Stored data entries:
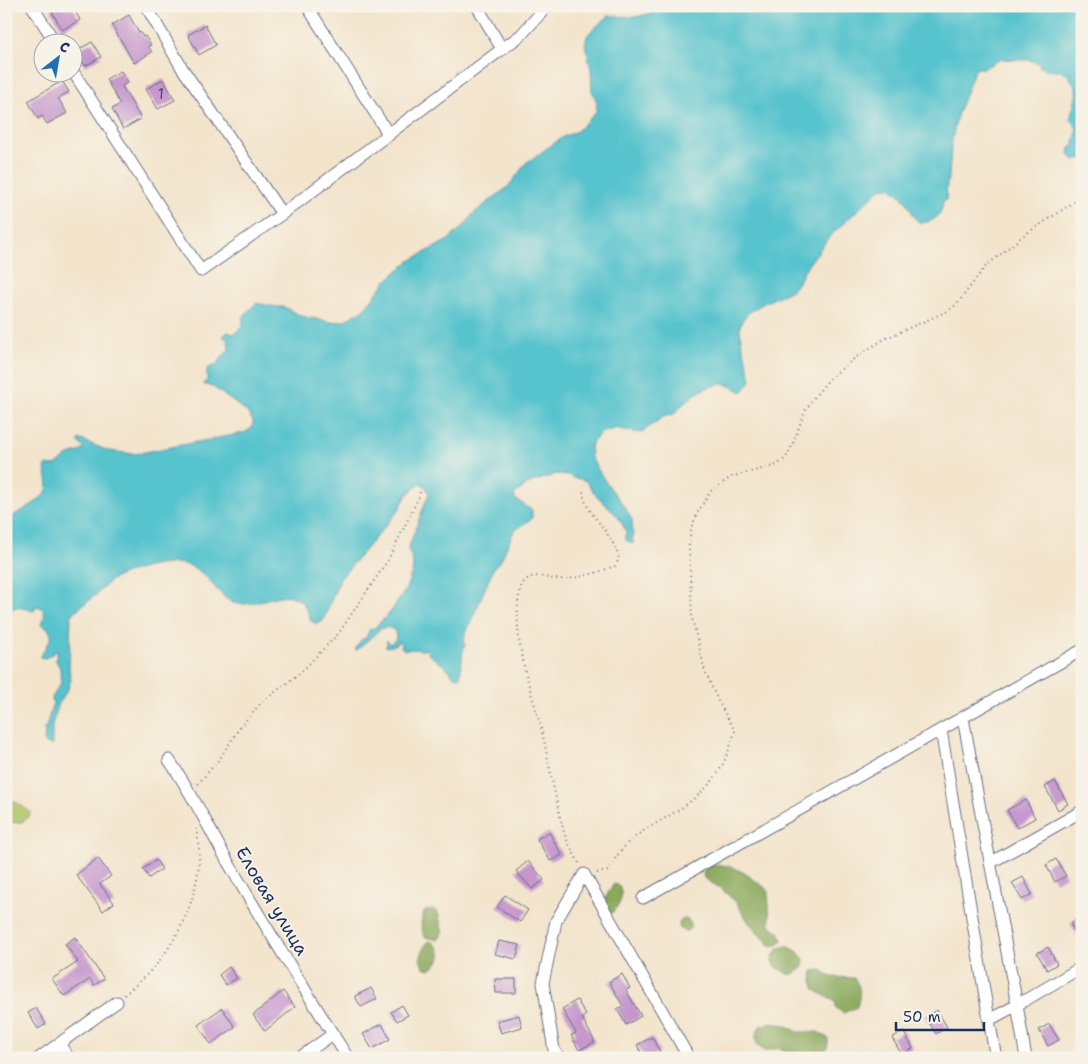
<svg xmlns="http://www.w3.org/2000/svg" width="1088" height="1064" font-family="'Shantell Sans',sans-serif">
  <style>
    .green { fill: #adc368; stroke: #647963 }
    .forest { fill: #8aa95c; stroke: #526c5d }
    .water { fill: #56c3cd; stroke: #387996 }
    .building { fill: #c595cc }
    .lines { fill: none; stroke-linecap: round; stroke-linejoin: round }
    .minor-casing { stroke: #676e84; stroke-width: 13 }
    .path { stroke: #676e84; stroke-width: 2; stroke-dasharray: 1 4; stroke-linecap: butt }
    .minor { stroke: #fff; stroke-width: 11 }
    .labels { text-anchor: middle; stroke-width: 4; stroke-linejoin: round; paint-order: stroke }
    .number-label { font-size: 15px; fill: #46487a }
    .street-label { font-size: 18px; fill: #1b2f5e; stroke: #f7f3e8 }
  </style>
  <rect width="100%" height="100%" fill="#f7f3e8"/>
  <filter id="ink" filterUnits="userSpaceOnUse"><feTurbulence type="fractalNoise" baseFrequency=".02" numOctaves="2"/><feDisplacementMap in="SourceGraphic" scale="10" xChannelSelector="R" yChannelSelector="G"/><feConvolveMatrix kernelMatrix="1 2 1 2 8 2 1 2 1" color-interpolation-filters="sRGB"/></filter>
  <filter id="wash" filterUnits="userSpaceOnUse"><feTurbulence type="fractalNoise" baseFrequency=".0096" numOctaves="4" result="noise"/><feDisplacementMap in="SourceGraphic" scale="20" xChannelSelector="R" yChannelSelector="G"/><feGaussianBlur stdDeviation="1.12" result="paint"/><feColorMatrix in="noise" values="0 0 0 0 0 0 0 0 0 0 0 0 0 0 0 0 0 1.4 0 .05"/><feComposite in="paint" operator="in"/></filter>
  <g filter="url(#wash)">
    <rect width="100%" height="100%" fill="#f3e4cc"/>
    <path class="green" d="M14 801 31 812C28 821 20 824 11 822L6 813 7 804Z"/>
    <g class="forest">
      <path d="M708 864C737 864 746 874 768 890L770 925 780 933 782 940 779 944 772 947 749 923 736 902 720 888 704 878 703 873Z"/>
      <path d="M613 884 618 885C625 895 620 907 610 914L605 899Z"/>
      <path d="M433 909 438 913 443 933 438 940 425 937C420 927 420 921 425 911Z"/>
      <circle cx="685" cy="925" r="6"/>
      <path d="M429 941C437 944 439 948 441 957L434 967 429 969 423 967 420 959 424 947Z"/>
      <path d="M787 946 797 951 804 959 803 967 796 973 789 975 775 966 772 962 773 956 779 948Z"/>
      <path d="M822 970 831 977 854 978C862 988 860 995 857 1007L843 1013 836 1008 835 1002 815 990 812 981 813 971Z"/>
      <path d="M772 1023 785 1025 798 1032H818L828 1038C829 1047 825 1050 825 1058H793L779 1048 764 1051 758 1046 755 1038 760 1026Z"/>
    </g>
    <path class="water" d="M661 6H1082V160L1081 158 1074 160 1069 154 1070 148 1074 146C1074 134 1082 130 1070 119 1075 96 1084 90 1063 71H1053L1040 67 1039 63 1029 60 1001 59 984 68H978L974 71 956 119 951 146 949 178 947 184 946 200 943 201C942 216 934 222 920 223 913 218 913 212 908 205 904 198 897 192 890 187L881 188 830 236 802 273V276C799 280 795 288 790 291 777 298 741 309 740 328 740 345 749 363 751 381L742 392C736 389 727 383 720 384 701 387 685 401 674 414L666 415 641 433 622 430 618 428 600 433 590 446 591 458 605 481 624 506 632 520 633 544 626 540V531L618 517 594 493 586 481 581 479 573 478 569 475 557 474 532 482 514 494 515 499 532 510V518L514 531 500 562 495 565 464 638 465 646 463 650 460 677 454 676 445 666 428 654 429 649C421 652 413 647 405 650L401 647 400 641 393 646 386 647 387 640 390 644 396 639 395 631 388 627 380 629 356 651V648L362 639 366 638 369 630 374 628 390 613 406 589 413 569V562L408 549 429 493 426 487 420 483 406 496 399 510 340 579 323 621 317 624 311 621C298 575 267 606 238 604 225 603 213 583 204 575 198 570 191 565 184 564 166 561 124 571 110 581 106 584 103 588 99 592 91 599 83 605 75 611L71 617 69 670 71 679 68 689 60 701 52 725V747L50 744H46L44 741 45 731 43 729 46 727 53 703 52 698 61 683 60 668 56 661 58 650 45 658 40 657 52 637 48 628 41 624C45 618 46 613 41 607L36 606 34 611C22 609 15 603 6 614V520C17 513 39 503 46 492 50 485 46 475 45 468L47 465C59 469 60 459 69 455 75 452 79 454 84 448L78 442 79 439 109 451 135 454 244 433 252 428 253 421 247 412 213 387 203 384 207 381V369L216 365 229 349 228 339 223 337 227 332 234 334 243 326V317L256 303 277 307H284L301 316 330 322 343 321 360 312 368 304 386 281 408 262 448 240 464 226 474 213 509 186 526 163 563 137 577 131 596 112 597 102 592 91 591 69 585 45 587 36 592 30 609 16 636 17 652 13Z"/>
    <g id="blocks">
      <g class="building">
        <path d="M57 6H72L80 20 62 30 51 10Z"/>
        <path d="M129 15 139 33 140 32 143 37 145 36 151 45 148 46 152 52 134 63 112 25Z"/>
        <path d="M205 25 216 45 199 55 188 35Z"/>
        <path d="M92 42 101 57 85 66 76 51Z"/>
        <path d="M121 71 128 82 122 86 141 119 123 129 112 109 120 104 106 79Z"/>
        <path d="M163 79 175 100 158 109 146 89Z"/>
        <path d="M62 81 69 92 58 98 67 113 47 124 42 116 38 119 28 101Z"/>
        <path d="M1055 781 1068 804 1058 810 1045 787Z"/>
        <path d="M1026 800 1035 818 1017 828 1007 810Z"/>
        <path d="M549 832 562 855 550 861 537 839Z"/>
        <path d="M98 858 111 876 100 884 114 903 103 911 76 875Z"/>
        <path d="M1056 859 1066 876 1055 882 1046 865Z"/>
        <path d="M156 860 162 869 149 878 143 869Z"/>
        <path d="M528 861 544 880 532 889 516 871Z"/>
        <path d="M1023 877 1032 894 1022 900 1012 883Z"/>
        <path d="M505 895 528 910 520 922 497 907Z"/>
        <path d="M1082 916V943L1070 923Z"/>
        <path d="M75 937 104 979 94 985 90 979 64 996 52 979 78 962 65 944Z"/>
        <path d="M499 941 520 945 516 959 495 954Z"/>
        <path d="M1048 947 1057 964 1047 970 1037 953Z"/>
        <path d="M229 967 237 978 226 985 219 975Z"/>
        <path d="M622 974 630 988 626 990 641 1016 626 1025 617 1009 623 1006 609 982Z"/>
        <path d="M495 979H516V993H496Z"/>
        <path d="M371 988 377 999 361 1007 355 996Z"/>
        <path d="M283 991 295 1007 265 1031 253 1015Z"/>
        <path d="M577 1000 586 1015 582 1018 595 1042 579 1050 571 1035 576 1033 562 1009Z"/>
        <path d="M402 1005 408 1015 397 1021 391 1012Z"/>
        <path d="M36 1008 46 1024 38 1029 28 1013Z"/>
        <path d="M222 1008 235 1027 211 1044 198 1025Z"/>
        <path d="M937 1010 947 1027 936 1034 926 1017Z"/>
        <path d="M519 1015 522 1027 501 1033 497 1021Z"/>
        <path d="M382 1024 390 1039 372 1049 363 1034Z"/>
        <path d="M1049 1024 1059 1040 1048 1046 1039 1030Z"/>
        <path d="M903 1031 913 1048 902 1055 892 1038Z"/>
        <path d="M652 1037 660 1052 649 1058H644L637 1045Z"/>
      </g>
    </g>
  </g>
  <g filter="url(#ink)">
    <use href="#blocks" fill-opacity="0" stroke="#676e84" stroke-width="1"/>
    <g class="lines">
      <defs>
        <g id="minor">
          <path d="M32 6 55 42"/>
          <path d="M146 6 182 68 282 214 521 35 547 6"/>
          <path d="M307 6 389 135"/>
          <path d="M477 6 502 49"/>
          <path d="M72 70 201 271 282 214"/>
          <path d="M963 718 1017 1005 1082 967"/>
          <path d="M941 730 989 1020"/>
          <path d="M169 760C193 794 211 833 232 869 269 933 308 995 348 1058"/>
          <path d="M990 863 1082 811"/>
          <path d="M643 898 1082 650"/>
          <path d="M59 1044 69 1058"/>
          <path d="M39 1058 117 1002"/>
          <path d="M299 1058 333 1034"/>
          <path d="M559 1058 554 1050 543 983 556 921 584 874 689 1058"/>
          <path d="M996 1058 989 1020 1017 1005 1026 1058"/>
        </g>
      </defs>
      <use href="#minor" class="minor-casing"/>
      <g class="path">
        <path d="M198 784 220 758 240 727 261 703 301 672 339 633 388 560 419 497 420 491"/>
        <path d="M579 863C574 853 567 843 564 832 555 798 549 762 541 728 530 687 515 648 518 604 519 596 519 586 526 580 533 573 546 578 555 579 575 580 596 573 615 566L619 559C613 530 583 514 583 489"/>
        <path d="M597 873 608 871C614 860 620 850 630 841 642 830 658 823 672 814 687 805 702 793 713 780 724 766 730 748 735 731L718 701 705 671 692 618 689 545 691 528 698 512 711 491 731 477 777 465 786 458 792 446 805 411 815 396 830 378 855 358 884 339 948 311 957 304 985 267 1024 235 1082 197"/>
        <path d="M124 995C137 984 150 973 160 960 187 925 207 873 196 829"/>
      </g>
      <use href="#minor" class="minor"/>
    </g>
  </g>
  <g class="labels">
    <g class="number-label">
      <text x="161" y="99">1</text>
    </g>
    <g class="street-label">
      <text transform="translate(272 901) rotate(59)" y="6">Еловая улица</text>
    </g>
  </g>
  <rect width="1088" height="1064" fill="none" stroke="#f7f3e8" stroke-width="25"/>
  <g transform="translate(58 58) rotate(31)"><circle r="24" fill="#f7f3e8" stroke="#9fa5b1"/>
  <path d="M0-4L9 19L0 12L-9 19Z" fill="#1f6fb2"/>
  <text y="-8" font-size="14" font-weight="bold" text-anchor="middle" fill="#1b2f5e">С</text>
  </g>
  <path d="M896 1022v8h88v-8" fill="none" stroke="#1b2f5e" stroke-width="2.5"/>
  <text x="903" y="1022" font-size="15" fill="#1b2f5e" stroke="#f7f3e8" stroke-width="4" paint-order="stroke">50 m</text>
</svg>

---

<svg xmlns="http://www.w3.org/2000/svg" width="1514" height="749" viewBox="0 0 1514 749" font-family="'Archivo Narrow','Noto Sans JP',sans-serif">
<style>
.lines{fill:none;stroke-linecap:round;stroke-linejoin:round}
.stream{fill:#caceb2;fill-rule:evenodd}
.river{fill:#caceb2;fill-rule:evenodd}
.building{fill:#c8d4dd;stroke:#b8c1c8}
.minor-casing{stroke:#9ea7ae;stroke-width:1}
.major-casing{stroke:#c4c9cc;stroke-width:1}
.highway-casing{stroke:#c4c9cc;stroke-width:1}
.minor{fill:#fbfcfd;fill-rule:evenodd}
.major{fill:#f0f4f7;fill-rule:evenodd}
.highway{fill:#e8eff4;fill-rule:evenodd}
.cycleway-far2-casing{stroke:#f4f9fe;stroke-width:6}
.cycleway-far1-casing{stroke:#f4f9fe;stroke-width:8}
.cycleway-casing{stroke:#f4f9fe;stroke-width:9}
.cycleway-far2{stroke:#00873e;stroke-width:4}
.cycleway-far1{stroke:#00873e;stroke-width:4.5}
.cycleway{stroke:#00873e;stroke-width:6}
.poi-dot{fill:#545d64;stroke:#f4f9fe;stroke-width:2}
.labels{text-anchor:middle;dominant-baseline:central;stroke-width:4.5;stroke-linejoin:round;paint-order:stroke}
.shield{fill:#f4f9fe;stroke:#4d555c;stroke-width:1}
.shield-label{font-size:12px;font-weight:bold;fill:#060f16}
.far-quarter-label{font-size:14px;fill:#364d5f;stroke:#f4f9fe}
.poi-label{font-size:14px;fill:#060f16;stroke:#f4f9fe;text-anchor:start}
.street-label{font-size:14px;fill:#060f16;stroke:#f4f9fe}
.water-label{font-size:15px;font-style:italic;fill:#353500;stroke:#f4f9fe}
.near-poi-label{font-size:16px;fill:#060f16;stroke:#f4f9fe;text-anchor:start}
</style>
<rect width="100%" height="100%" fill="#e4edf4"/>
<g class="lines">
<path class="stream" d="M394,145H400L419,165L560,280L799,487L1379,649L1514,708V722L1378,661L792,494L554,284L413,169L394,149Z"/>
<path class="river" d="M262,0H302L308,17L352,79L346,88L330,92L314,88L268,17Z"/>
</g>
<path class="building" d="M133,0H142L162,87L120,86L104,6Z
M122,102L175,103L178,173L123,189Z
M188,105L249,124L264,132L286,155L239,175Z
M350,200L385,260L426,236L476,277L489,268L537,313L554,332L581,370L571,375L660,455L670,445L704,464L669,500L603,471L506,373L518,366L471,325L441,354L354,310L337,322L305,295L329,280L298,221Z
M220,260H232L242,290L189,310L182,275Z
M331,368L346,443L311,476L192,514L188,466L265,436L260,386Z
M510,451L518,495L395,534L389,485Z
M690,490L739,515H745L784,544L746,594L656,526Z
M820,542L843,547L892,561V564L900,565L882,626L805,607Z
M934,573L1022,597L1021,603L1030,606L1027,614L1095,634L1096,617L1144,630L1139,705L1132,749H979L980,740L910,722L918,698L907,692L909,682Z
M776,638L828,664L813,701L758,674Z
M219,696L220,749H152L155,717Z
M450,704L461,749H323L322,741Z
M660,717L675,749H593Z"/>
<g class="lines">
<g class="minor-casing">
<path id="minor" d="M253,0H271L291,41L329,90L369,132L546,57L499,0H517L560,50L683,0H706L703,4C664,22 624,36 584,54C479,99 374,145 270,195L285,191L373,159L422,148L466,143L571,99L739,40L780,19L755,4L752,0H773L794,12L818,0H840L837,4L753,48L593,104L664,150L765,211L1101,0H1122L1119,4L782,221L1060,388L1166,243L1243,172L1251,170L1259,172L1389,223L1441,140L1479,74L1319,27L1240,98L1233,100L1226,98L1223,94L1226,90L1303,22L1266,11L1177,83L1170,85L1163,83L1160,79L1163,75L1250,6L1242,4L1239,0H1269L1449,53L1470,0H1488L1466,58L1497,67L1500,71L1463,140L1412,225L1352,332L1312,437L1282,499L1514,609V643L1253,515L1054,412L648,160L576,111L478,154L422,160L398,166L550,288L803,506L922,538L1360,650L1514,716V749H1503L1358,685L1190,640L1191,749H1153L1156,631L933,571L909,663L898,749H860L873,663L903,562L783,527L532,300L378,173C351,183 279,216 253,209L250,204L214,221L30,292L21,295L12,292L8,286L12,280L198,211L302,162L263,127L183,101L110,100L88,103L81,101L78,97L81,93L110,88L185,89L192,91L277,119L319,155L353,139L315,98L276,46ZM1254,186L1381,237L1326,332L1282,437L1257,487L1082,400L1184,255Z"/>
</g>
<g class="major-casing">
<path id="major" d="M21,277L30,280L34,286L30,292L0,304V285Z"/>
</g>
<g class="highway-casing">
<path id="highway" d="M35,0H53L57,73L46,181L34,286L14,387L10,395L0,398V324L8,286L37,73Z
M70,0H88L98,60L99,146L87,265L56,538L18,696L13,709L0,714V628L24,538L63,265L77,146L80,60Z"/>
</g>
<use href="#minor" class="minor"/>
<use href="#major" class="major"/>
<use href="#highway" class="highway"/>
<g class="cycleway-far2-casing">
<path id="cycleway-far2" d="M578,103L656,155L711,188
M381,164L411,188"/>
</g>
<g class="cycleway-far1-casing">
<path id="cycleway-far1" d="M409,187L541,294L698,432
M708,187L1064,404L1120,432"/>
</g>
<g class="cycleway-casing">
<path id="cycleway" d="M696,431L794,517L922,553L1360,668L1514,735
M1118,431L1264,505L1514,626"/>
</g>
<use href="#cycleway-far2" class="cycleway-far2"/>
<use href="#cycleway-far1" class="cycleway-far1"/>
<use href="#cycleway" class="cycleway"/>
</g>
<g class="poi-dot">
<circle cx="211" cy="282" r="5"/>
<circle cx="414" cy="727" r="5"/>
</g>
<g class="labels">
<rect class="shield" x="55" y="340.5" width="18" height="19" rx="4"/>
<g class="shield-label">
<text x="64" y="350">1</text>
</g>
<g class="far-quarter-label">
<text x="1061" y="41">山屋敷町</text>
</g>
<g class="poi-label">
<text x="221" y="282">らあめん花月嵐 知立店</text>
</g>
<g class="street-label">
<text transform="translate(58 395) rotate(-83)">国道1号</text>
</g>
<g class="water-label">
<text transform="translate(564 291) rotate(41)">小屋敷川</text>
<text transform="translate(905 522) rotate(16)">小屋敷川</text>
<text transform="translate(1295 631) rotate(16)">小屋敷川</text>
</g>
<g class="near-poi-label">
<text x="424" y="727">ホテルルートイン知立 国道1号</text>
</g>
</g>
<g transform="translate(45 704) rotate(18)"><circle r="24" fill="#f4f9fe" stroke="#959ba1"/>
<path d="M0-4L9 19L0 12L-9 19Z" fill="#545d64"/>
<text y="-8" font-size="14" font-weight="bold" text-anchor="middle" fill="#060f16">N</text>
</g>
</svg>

Try it
Please state how many lines in the records contain the word "wash", and give only that number.

Finished task
2